日没間際の一瞬、トムラウシ山のシルエットが雲間から姿を現した。すでに辺りは暗くなってきていたから、僕は三脚を立てて長時間露光で雲を流してみた。まったくの偶然だけれど幻想的な雲に浮かぶトムラウシの姿を収めることができた。

白雲小屋からは、遠方に地平線のオレンジライン、小白雲岳に抱かれるようなテント群が並んでいた。 写真を撮っていると、バルブで星空を撮っていたオジサンが話しかけてきた。明日の朝、緑岳でご来光を見る予定だという。せっかくなら白雲岳はどうですか、と誘ってみたがオジサンは白雲岳まで登るのは大変だからと笑っていた。僕の考えではここから白雲岳は緑岳への1.5倍くらい大変だけど見える景色は5倍くらい違うと思っているから、もったいないなと思った。

日が沈むとあたりはみるみる濃紺の帳に包まれ、光の灯ったテントがまるでアイスキャンドルのようだった。 頭上には、残照の地平線から立ちのぼった天の川が、壮大な夜の訪れを告げていた。

【荘厳なる夜明け】

翌朝の日の出時刻は午前5時15分。僕は4時にテントをでて、白雲岳山頂を目指した。この夜は日齢17の月。
月明かりに照らされた夜空には冬の大三角がきらめいていた。ベテルギウスの超新星爆発が噂されて久しいがこの雄大な三角形を見ることのできるのは本当にあと数年なのだろうか。


白雲分岐までたどり着くと一気に展望が開けてくる。

空には一面のグラデーション、さえぎるものは何もない。 今年一番の寒さとなった秋分の日の朝、真東の方角から昇った太陽は荘厳な大雪の山々を照らしていた。

標高2,230メートルからのご来光。

まさにawe-inspiringという形容詞がふさわしい荘厳な光景。

【朝日に染まる】

空はゆっくりと茜色に染まっていった。 刻々と姿を変えてゆく大自然の片隅で、僕は自分のちっぽけさを感じずにはいられなかった。

ちなみに白雲岳からの同時刻の眺めをカシミール3Dで描画するとこのようになる。地平線の向こうに見える山は雄阿寒岳である。

山頂標識のシルエット。

背後にはオレンジ色に稜線を染める旭岳の姿があった。そしてその山肌には、自分がいまいる白雲岳の影が映っていた。

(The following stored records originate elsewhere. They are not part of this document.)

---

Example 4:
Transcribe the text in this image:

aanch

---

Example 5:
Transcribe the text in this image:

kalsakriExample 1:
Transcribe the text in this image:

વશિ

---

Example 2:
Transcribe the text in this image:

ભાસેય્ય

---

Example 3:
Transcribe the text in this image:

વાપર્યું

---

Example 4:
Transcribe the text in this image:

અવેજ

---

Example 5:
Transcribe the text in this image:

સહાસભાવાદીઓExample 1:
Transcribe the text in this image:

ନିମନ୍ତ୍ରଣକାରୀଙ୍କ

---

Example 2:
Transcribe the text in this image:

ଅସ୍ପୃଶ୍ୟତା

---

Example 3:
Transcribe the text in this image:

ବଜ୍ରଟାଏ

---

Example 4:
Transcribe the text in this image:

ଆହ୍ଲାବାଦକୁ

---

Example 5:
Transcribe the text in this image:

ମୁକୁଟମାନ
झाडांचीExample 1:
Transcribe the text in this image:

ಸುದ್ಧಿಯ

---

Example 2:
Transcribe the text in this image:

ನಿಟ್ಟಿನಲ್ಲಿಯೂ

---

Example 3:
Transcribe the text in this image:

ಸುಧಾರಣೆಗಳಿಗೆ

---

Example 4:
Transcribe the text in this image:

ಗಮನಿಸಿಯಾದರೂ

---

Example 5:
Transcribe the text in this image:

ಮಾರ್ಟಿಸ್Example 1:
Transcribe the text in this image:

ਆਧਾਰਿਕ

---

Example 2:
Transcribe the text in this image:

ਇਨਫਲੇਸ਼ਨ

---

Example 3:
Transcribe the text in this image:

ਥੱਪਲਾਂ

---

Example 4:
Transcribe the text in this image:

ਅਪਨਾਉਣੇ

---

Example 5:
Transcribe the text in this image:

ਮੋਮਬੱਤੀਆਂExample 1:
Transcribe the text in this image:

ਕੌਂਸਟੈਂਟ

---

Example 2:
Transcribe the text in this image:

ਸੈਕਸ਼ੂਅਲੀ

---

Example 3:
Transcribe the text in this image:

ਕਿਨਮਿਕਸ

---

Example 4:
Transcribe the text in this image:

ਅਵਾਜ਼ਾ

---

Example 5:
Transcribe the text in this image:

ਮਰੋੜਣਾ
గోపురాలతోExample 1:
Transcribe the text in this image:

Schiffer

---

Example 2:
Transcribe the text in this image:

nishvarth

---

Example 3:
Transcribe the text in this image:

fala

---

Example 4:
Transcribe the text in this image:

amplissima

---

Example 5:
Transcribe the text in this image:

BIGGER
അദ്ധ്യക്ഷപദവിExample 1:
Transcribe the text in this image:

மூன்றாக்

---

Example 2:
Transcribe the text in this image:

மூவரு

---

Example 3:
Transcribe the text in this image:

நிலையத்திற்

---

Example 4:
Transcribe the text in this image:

南の方角にはトムラウシがくっきりと鎮座していた。まるですぐにでも歩いていけそうな、そんな錯覚さえ覚えるのだった。

【山頂をあとに】

しばらく雄大な風景を堪能したのち、テン場に戻ることにした。登山道は高さ10センチメートルはあろうかという霜柱に覆われていて、歩くとザクザクと音がした。まるでムーミンにでてくるニョロニョロか、えのき茸みたいだ。

途中白雲岳を振り返る。長く伸びた影のおかげでもともと長い脚がさらに長く見えた。

テントをたたんで朝食をすませ、再びテン場をあとにする。

白雲分岐より赤岳方面に向かい、銀泉台に降りるルートである。紅葉シーズンということもあり数多くの登山者とすれ違った。

第一花園より銀泉台を見下ろす。

銀泉台からシャトルバスにのり大雪湖のレイクサイトで1時間ほど接続バスを待ち、層雲峡に戻った。レイクサイトのオジサンによると、3連休が晴れの日が続いたおかげで昨日は1,000人以上の人が銀泉台の紅葉を見に訪れたのだという。今度はゆっくり沼巡りも楽しいかもしれない。